Mental Health and the Outdoors

For many, the month of May symbolizes revitalization as the new flowers bloom and the grass becomes green again. After a month of rain, May eventually brings more sunshine and warmth to our doorsteps and coaxes us to venture outdoors. This often leads to a change in mood as we break through the winter blues and become excited for what spring and summer have to offer. The first week of May is a reminder of this since May 1-7 marks Mental Health Week and wraps up on the 7th with National Child and Youth Mental Health Day. So, wherever you or your loved ones are in your mental health journeys, let’s explore some of the ways that incorporating nature into your routine can help kickstart your mental wellbeing this spring. 

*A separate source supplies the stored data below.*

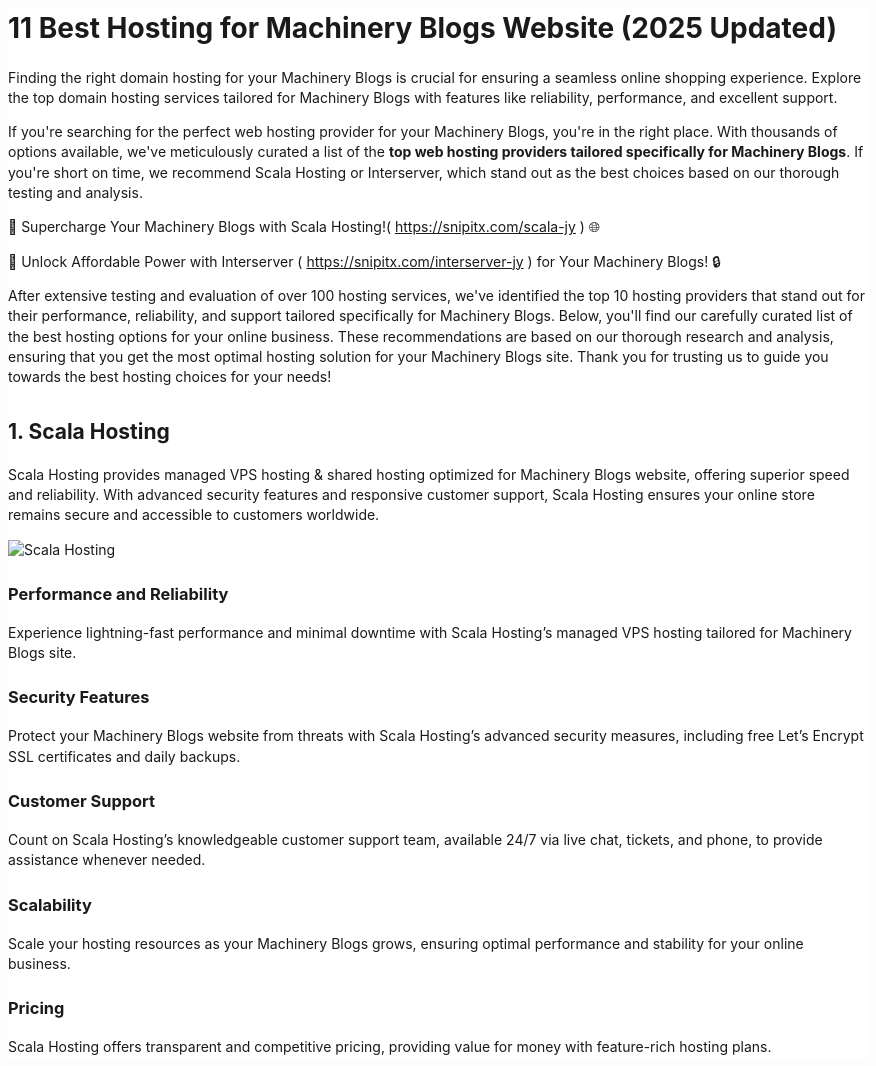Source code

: # 11 Best Hosting for Machinery Blogs Website (2025 Updated)

Finding the right domain hosting for your Machinery Blogs is crucial for ensuring a seamless online shopping experience. Explore the top domain hosting services tailored for Machinery Blogs with features like reliability, performance, and excellent support.

If you're searching for the perfect web hosting provider for your Machinery Blogs, you're in the right place. With thousands of options available, we've meticulously curated a list of the **top web hosting providers tailored specifically for Machinery Blogs**. If you're short on time, we recommend Scala Hosting or Interserver, which stand out as the best choices based on our thorough testing and analysis.

🚀 Supercharge Your Machinery Blogs with Scala Hosting!( https://snipitx.com/scala-jy ) 🌐 

💸 Unlock Affordable Power with Interserver ( https://snipitx.com/interserver-jy ) for Your Machinery Blogs! 🔒

After extensive testing and evaluation of over 100 hosting services, we've identified the top 10 hosting providers that stand out for their performance, reliability, and support tailored specifically for Machinery Blogs. Below, you'll find our carefully curated list of the best hosting options for your online business. These recommendations are based on our thorough research and analysis, ensuring that you get the most optimal hosting solution for your Machinery Blogs site. Thank you for trusting us to guide you towards the best hosting choices for your needs!

## 1. Scala Hosting

Scala Hosting provides managed VPS hosting & shared hosting optimized for Machinery Blogs website, offering superior speed and reliability. With advanced security features and responsive customer support, Scala Hosting ensures your online store remains secure and accessible to customers worldwide.

![Scala Hosting](https://i.imgur.com/uJ5JIK3.png "Scala Web Hosting")

### Performance and Reliability
Experience lightning-fast performance and minimal downtime with Scala Hosting’s managed VPS hosting tailored for Machinery Blogs site.

### Security Features
Protect your Machinery Blogs website from threats with Scala Hosting’s advanced security measures, including free Let’s Encrypt SSL certificates and daily backups.

### Customer Support
Count on Scala Hosting’s knowledgeable customer support team, available 24/7 via live chat, tickets, and phone, to provide assistance whenever needed.

### Scalability
Scale your hosting resources as your Machinery Blogs grows, ensuring optimal performance and stability for your online business.

### Pricing
Scala Hosting offers transparent and competitive pricing, providing value for money with feature-rich hosting plans.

Time spent in nature is such an important part of life for growing bodies and minds. For kids, May marks the second last month of the school year, just before summer break begins. With all this extra free time, it is the perfect opportunity to get outside and enjoy the outdoors. Research shows that being in nature has many positive impacts on mental health for children including reduced stress and anger (Sobko et al., 2020), fewer emotional difficulties (Sobko et al., 2018), reduced hyperactivity for children with ADHD (Sobko et al., 2018), improved self-concept (Mann et al., 2022), and increased wellbeing (Puhakka et al., 2019). At Larchwood OT, we often see mental health challenges in children present as anxiety, fear of situations or being themselves, perfectionism, and people pleasing. If any of these resonate with you, here are some ideas for encouraging your child (and yourself!) to get their fill of time spent outdoors in the coming weeks and months:

  • Go on a family hike – This has been shown to foster a here-and-now presence for families that can strengthen their relationship (Baklien et al., 2016)

  • Play in parks and natural areas – This gives kids the opportunity to develop new skills and resiliency when they come across unexpected situations that they wouldn’t otherwise experience in school or indoors (Mainella et al., 2011)

  • Create a biodiverse backyard or patio – This provides your child with a multi-sensory environment that will spark creative play and diversify the activities they engage in (Puhakka et al., 2019). Encouraging them to take care of this space by giving them roles or responsibilities like watering plants regularly will build their sense of connection with nature and their autonomy!

  • Sign up for a summer nature camp – If you’re looking for more structured time outdoors, check out Davis OT’s Larchwood Farm Nature Camp in Markdale, Ontario! Registration is open for Summer 2023 and each day is packed full of nature-based learning activities. Or, if you’re a Toronto local, check out our Handwriting in Nature mini-camp which runs from August 21-23 from 9am-11am in Riverdale Park East.

Most importantly, this week is a reminder that mental health ebbs and flows and that it’s okay if you or your child haven’t been feeling all that great. If you’re interested in exploring mental health resources, from local mental health support to tips for coping with stress to virtual mental health programs and apps, check out the city of Toronto’s webpage: https://www.toronto.ca/community-people/health-wellness-care/health-programs-advice/mental-health-resources/. Please remember, if you or someone you care for is experiencing a mental health emergency or medical crisis, call 911.